The story begins in the spring of 1775. Under much duress and turmoil, General George Washington is in danger of losing his grip on the war and the nation in the midst of the American Revolution. Then, there was the Battle of Trenton. Washington retook control of the war and soon changed the course of history. Soon after the war, Washington would become the nation's first president.
But the nation would remain in turmoil for years to come. The issue of race and class would loom like a haunting shadow for generations. Then came the Civil War, a war in which we thought the race debate would be over, but in many ways it had just begun. The union won, but the South would remain as racist as ever. In 1896, the case of Plessy versus Ferguson only added fuel to the fire of segregation. But the turn of the century is when the tide started to change.

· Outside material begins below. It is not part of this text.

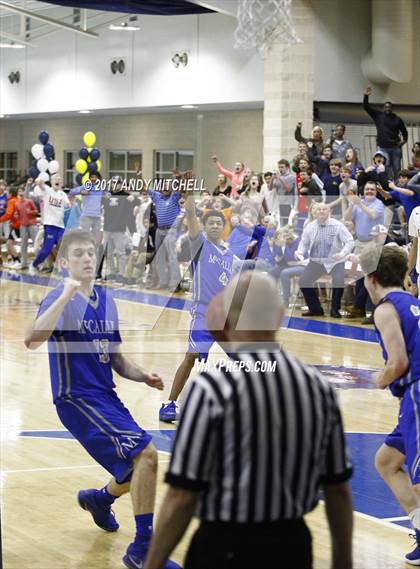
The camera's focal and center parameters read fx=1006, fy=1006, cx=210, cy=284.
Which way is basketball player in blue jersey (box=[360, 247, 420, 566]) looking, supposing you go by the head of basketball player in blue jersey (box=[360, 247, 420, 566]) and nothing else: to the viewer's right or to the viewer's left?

Men like W.E.B DuBois and Booker T. Washington would clash in their ideology. One believed in working with his hands and took an industrial approach to Reconstruction, while the other was a scholar eager to prove he belonged among the nation's brightest. The ideals of the later, that of W.E.B DuBois and the Niagara Movement, is what led to the formation of black fraternities and sororities in the early 1900s. The young, gifted, and black students entering higher education needed support to deal with the hostile environment. And so, they formed Black Greek letter organizations as a way to help mentor one another during these times.
Onward & Upward talks about the leadership of these organizations and the many great men and women who have come out of them. The film also highlights their ideals, and specific events of involvement throughout African-American history.